"Elle craignait l’oubli, elle a connu l’indifférence et l’incompréhension" : fascinante figure que celle de Charlotte Delbo, femme rescapée des camps, qui offre à Valentine Goby l’occasion d’un flamboyant manifeste pour la littérature.
Dans Je me promets d’éclatantes revanches (L’Iconoclaste), Valentine Goby repart sur les traces de la déportation à travers les écrits de Charlotte Delbo*, assistante de Jouvet avant-guerre, membre d’un mouvement intellectuel clandestin du PCF raflée en mars 42. Elle y cerne l’indicible sous l’horreur, ouvre les plis où se calfeutre l’humanité à bout de souffle, à la poursuite du vivant et des origines de l’écriture.

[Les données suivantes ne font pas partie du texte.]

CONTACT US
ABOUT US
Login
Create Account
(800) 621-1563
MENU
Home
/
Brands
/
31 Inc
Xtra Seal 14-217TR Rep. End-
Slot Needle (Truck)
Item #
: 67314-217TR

Ils sont quelques-uns à avoir écrit après les camps, longtemps après parfois. Ecriture de l’enfermement, d’une tragédie indépassable. Charlotte Delbo avait promis à ses camarades de camp de témoigner pour elles, d’écrire, « après ». Elle est sans doute le seul auteur survivant à avoir postulé qu’il est possible de se libérer d’Auschwitz, par la grâce de l’écriture. Une écriture qui oscille sans cesse entre mémoire et oubli, remarque Valentine Goby qui pénètre avec générosité dans l’œuvre rare et sûre de l’écrivaine. Pour elle, l’écriture de Delbo n’est pas un témoignage, mais « livre principalement une expérience physique brute, dépourvue de décryptage. C’est une plongée directe dans le froid, la boue, les rituels absurdes qui malmènent le corps, et dont l’effroi nait justement de l’absence d’interprétation ».

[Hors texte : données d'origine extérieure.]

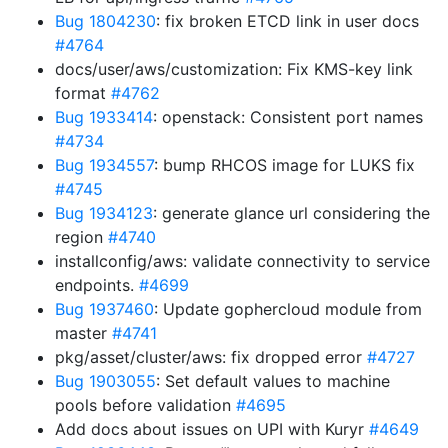
Bug 1804230
: fix broken ETCD link in user docs
#4764
docs/user/aws/customization: Fix KMS-key link
format
#4762
Bug 1933414
: openstack: Consistent port names
#4734
Bug 1934557
: bump RHCOS image for LUKS fix
#4745
Bug 1934123
: generate glance url considering the
region
#4740
installconfig/aws: validate connectivity to service
endpoints.
#4699
Bug 1937460
: Update gophercloud module from
master
#4741
pkg/asset/cluster/aws: fix dropped error
#4727
Bug 1903055
: Set default values to machine
pools before validation
#4695
Add docs about issues on UPI with Kuryr
#4649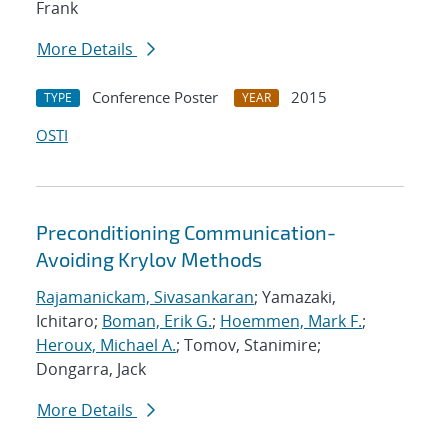
Frank
More Details
Conference Poster
2015
TYPE
YEAR
OSTI
Preconditioning Communication-
Avoiding Krylov Methods
Rajamanickam, Sivasankaran
; Yamazaki,
Ichitaro;
Boman, Erik G.
;
Hoemmen, Mark F.
;
Heroux, Michael A.
; Tomov, Stanimire;
Dongarra, Jack
More Details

Avec Je me promets d’éclatantes revanches, Valentine Goby jette un pont avec son terrible roman, Kinderzimmer (Actes Sud, 2013), qui raconte les pouponnières de Ravensbrück, dans le projet d’atteindre, de retrouver la sensation de l’instant absolu dans l’écriture. Au centre du travail de ces deux exceptionnelles auteures, le corps et la façon dont la littérature s’en empare, manie la chair, les odeurs, sa souffrance, son frisson, ses couleurs et s’abstrait des limites du témoignage.

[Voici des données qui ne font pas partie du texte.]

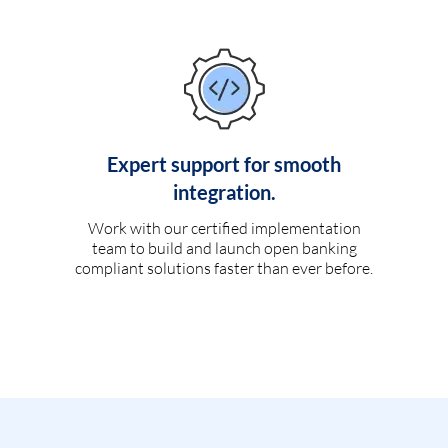
Expert support for smooth
integration.
Work with our certified implementation
team to build and launch open banking
compliant solutions faster than ever before.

C‘est en s’interrogeant sur l’étonnante discrétion de sa postérité, et à travers une enquête documentée, que Valentine Goby en arrive à l’essentiel. Comment la littérature est-elle devenue le fondement d’une existence, qui plus est, sans que ne lui cèdent le formidable goût de vivre et la joie ? Je me promets d’éclatantes revanches de Valentine Goby embrasse avec délicatesse et l’admiration d’un pair, la vie d’un écrivain qui a dépassé sa propre survie. Il est aussi une réflexion qui creuse sans bavardage la question de l’écriture, approchant toujours plus près des moteurs de la création littéraire. Une expérience de lecture passionnante, avant tout profondément humaine, où le lecteur lui aussi s’interrogera, pour découvrir à son tour la place merveilleuse qui est la sienne dans une œuvre littéraire.
des femmes, des camps et l'écriture Je crois que c'est Valentine Goby, lors d'une rencontre à propos de Kinderzimmer, qui nous a sommé de découvrir Charlotte Delbo; depuis il y a eu un prix essai Femina, et un livre de Geneviève Brisach qui ne fait qu'évoquer Charlotte.
Je vais proposer un thème pour le Café littéraire de Lambersart (élu ou non lors de l'AG de janvier) S Veil, C.Delbo, G Tillion; des camps, des femmes et l'écriture...
Il faut que je découvre cette auteure
Ouvrage passionnant. Et dire qu'il n'y a toujours pas d'éditions en poche des oeuvres de Charlotte Delbo permettant aux scolaires de la découvrir (Valentine Goby a raison d'ailleurs de l'évoquer dans son livre).
C'est un roman très intéressant et émouvant. J'ai découvert encore plus la vie de Charlotte Delbo grâce à ce livre qui est plus un récit/documentaire sur la vie de cette grande dame.